Selon le cabinet américain iSuppli, les nouvelles installations représenteraient légèrement moins de 4 gigawatts pour l’année 2009, tandis que la production de panneaux atteindrait une puissance totale de 7,5 gigawatts : le marché est engorgé. « Pendant douze à dix-huit mois, la situation se révélera difficile pour ceux qui ont réalisé récemment d’importants investissements en capacité de production », expliquait au printemps dernier à L’Usine Nouvelle Marc Vogeleisen, président de la filiale française d’Enerqos, un producteur italien récemment implanté dans l’Hexagone.

La mise en liquidation judiciaire de Silpro, l’emblématique projet d’usine de fabrication de silicium à usage solaire, a sonné le glas de l’expansion trop rapide de la filière. Lancée en 2006, l’initiative avait pour objectif de profiter de la pénurie de silicium – aujourd’hui largement réglée – en associant un important parterre de partenaires, parmi lesquels une compagnie d’énergie renouvelable hollandaise et EDF Energies Nouvelles.

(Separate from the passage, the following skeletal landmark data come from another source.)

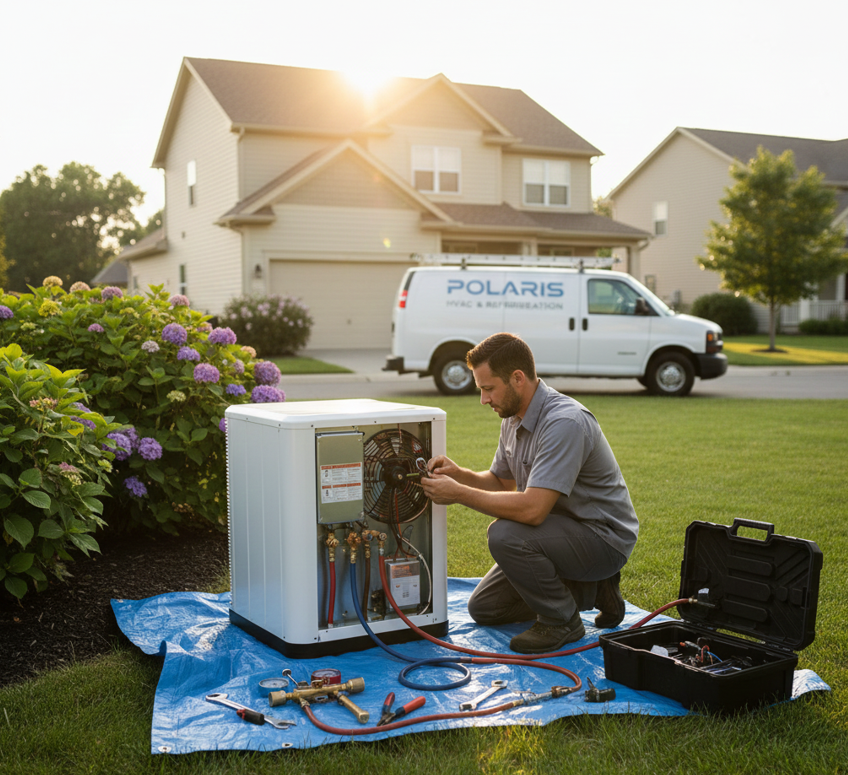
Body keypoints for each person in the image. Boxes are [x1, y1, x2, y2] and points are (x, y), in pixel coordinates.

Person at [420, 332, 639, 654]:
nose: (483, 400)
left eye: (488, 389)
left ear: (517, 378)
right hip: (559, 534)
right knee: (485, 609)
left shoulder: (565, 422)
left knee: (506, 534)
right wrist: (460, 475)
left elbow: (532, 510)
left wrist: (459, 494)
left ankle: (562, 620)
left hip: (603, 539)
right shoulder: (512, 417)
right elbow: (500, 482)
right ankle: (590, 590)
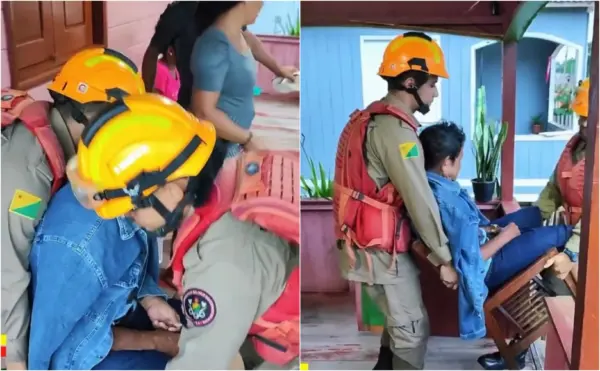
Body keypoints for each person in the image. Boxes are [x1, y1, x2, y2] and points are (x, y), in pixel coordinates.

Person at [65, 93, 300, 370]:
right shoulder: (228, 176)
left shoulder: (219, 264)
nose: (129, 219)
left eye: (131, 209)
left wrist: (142, 340)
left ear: (173, 189)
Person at [1, 46, 146, 370]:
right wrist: (14, 361)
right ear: (91, 118)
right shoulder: (26, 180)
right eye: (119, 128)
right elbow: (6, 273)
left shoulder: (56, 133)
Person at [333, 31, 459, 370]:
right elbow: (419, 199)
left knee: (396, 324)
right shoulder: (396, 132)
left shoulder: (371, 119)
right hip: (381, 255)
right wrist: (444, 259)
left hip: (367, 246)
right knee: (411, 331)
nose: (436, 91)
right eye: (432, 83)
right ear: (409, 81)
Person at [419, 121, 574, 343]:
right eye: (460, 159)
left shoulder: (434, 186)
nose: (461, 165)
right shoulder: (451, 205)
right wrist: (506, 236)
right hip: (487, 268)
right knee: (560, 233)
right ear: (446, 163)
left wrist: (493, 229)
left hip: (485, 242)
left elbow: (465, 239)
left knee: (532, 215)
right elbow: (471, 259)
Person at [476, 78, 590, 370]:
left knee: (569, 318)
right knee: (526, 283)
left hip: (586, 243)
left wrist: (573, 253)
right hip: (565, 234)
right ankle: (517, 350)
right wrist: (533, 217)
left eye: (590, 117)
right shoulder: (575, 145)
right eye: (581, 116)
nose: (584, 123)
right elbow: (553, 188)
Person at [28, 181, 185, 369]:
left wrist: (149, 299)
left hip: (113, 309)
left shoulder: (117, 197)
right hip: (83, 353)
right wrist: (157, 341)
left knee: (193, 320)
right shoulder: (79, 258)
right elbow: (60, 354)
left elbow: (124, 268)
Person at [141, 1, 297, 111]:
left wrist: (279, 69)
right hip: (193, 105)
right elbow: (152, 53)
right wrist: (148, 95)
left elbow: (249, 39)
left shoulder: (226, 9)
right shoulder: (179, 13)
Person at [190, 1, 292, 159]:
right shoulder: (215, 45)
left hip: (236, 142)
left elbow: (254, 45)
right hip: (218, 150)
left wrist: (279, 70)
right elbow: (203, 112)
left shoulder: (238, 33)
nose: (262, 4)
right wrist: (248, 139)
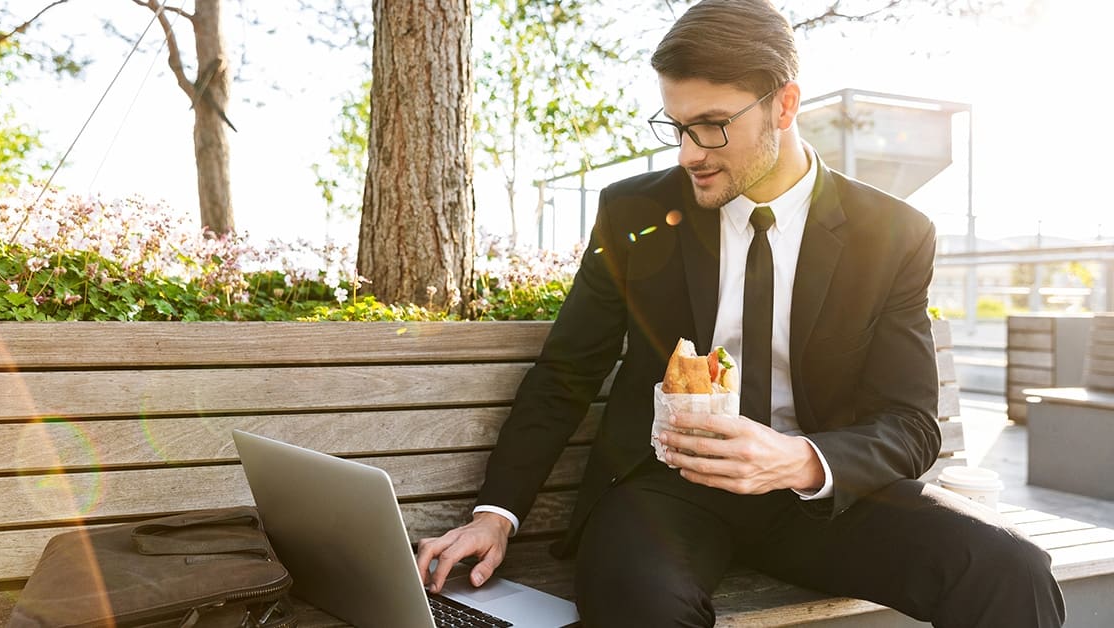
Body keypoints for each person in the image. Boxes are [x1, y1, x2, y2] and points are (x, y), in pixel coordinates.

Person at [415, 1, 1066, 625]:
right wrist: (496, 513)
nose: (689, 153)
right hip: (665, 491)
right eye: (676, 126)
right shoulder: (634, 212)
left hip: (820, 494)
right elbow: (565, 374)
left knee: (1013, 569)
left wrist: (801, 460)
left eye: (712, 125)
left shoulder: (894, 234)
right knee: (639, 607)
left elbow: (911, 422)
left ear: (785, 104)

Plombée par 30 millions d’euros de dette, l’usine provençale ne verra pas le jour.

Grenelle de l’Environnement et reprise économique

« Malgré la conjoncture, nous sommes dans une dynamique de forte croissance des énergies renouvelables, et même dans une croissance exponentielle pour le solaire. Et cela se traduit par des investissements industriels », tenait à rassurer le ministre de l’Ecologie Jean-Louis Borloo à la mi-septembre. Il table sur les effets de la loi Grenelle 2 pour accélérer la cadence des commandes. Signe de l’impact attendu à long terme, de nombreuses entreprises défient les difficultés économiques pour tabler dès maintenant sur un rebond du secteur, en visant la France.

L’allemand E.ON a inauguré au début de l’été sa première ferme solaire (5MW) sur le territoire, à 150 kilomètres de Marseille. Un lancement qui pourrait en préfigurer d’autres : l’objectif de l’énergéticien est de parvenir à terme à 200 mégawatts d’origine solaire. First Solar, une start-up américaine spécialisée dans la fabrication de composants destinés à la production d’énergie solaire, chercherait pour sa part, selon Le Figaro, à s’installer en Savoie ou dans le Rhône, après avoir longtemps lorgné sur les Alpes-de-Haute-Provence. La filiale à 50 % d’EDF spécialisée dans les énergies renouvelables EDF Énergies Nouvelles l’accompagne dans ce projet d’expansion.

Photovoltech, une filiale commune de GDF Suez et de Total, va pour sa part investir 70 millions d’euros dans une unité de fabrication de plaquettes de silicium basée en Moselle. Selon les derniers chiffres publiés par le cabinet PriceWaterhouseCoopers, de 200 à 300 mégawatts pourraient être installés sur l’ensemble de l’année, avec de belles perspectives en vue à la faveur de la reprise. Pour Total, l’enjeu est de taille : il s’agit de se positionner le plus rapidement possible sur le solaire afin de ne pas reproduire l’attentisme dont l’entreprise avait fait preuve sur l’éolien.

D’ici à 2011, l’Etat souhaite implanter une centrale solaire par région. L’équivalent d’une ville de 150 000 habitants pourrait être alimenté par chacune de ces installations. De quoi conforter la relance d’un secteur dont la crise a remis en cause nombre de projets pour se concentrer sur les plus importants.